Submitted to: Remote Sensing of Environment
Publication Type: Peer reviewed journal
Publication Acceptance Date: 4/29/2005
Publication Date: 7/31/2006
Citation: Bindlish, R., Jackson, T.J., Gasiewski, A., Klein, M., Njoku, E. 2006. Polarimetric scanning radiometer C and X band microwave observations during SMEX02. Remote Sensing of Environment. 103:127-139. Interpretive Summary: The effects of dense agricultural crop conditions on soil moisture retrieval using passive microwave remote sensing were evaluated using ground, aircraft and satellite observations as part of a large scale field campaign in Iowa (SMEX02). The measurement of soil moisture is important for understanding the global hydrologic cycle and its effect on weather and climate. Soil moisture has been difficult variable to measure on a consistent and spatially comprehensive basis in part due to its large spatial and temporal variability. Field campaigns and aircraft observations play an important role in developing and validating algorithms. In SMEX02, aircraft observations were collected using a new version of the Polarimetric Scanning Radiometer (PSR) that provided high spatial resolution measurements at the same low microwave frequencies used by the Advanced Microwave Scanning Radiometer (AMSR-E) on the NASA Aqua satellite. Some of the AMSR-E measurement channels were contaminated with anthropogenic radio frequency interference, which made comparison to the PSR invalid. Aircraft data along with ancillary data were used in a retrieval algorithm to map soil moisture. These soil moisture products provide a validation of the AMSR retrievals and suggest that for vegetation conditions typical of the SMEX02 region that the soil moisture retrieval algorithm can be applied with confidence, however, they also clearly show that vegetation is a very significant factor when interpreting C-band brightness temperatures for soil moisture.
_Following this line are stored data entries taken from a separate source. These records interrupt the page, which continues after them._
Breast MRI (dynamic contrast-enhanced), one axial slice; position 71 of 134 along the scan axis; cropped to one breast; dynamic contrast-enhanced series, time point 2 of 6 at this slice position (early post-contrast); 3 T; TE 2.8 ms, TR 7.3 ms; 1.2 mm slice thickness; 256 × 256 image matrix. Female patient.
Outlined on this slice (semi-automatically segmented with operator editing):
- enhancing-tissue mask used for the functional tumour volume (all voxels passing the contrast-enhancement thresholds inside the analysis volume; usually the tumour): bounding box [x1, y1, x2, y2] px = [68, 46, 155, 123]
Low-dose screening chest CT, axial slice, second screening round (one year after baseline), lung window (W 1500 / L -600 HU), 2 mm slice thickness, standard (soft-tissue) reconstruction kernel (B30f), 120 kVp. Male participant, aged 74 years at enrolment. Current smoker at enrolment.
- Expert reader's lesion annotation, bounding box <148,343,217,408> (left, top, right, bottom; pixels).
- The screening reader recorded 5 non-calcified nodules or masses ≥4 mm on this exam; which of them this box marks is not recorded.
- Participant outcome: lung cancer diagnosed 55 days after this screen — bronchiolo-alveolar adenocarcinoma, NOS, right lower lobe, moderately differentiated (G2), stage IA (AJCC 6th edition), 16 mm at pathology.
These results contribute to the accuracy and reliability of the soil moisture retrievals, which should lead to increased acceptance of the soil moisture products in applications involving hydrology and agriculture.
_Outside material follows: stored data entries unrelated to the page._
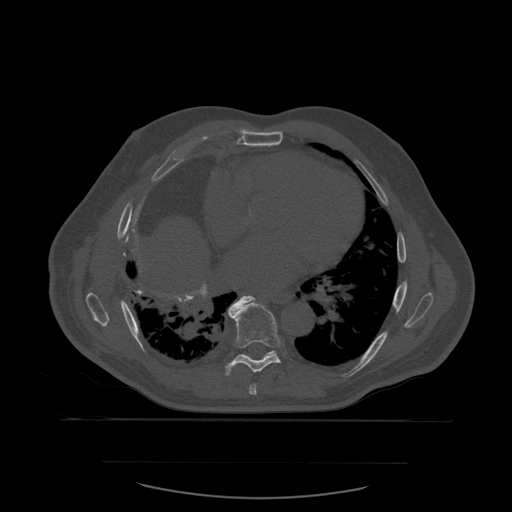
CT including the spine, one axial slice. Slice 360 of 590 in the series (ordered by position). Bone window (W 1800 / L 400 HU). 1.25 mm slice thickness. 512 × 512 image matrix. Patient age 71 years. Case-level facts recorded for this patient, not image findings: primary cancer: lung; vertebrae with lytic lesions (as recorded): T1, T2, L5, S1.
Annotated regions visible in this slice (semi-automatically segmented with operator editing):
- T7 vertebra: bounding box [x1, y1, x2, y2] px = [249, 384, 257, 395]
- T8 vertebra: [226, 296, 281, 376]
- T9 vertebra: [265, 351, 274, 356]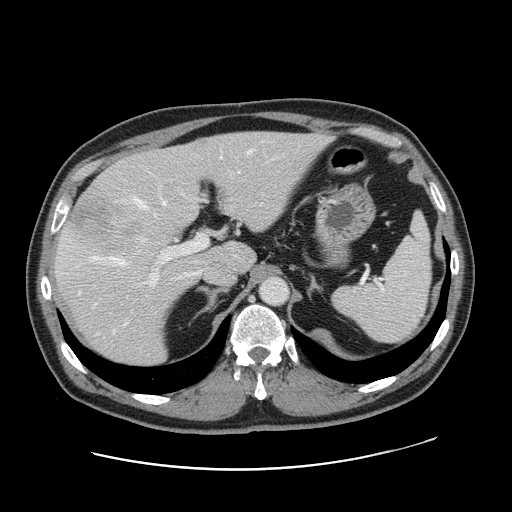
Contrast-enhanced abdominal CT, one axial slice; position 110 of 178 along the scan axis; intravenous contrast given; soft-tissue window (W 400 / L 40 HU); 2.5 mm slice thickness; 512 × 512 image matrix, field of view 403 × 403 mm. Case-level facts recorded for this patient, not image findings: patient: female, age 49 years at operation; diagnosis: colorectal cancer liver metastases, imaged before liver resection; multiple liver metastases: yes; largest metastasis: 8 cm; disease in both lobes: yes.
Outlined on this slice (outlined manually by an expert reader):
- hepatic veins: bounding box (x1, y1, x2, y2) in pixels: (113, 150, 251, 265)
- liver: (56, 132, 326, 367)
- planned liver remnant (the part of the liver to remain after resection): (131, 132, 325, 273)
- portal vein (with intrahepatic branches): (143, 196, 223, 282)
- liver metastasis: (67, 204, 133, 258)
Technical Abstract: Field experiments (SMEX02) were conducted to evaluate the effects of dense agricultural crop conditions on soil moisture retrieval using passive microwave remote sensing. Aircraft observations were collected using a new version of the Polarimetric Scanning Radiometer (PSR) that provided four C band and four X band frequencies. Observations were also available from the Aqua satellite Advanced Microwave Scanning Radiometer (AMSR) at these same frequencies. SMEX02 was conducted over a three-week period during the summer near Ames, Iowa. Corn and soybeans dominate the region. During the study period the corn was approaching it's peak water content state and the soybeans were at the mid point of the growth cycle. Aircraft observations are compared to ground observations and models to develop appropriate parameterizations to describe the effects of corn and soybeans on soil moisture retrieval are developed. Multiple altitude aircraft brightness temperatures were compared to AMSR-E observations to understand brightness temperature scaling and provide validation. The X-band observations from the two sensors were in reasonable agreement. The AMSR-E C-band observations were contaminated with anthropogenic RFI, which made comparison to the PSR invalid Aircraft data along with ancillary data were used in a retrieval algorithm to map soil moisture. The PSR estimated soil moisture retrievals on a field-by-field comparison had a standard error of estimate of 5.5%. The overall error reduced when high altitude soil moisture estimates were aggregated to 25 km resolution (same as AMSR-E EASE grid product resolution) (SEE ~ 2.85%). These soil moisture products provide a validation of the AMSR retrievals. PSR/CX soil moisture images show spatial and temporal patterns consistent with meteorological and soil conditions. The dynamic range of the PSR/CX observations indicates that reasonable soil moisture estimates can be obtained from AMSR, even in areas of high vegetation biomass content.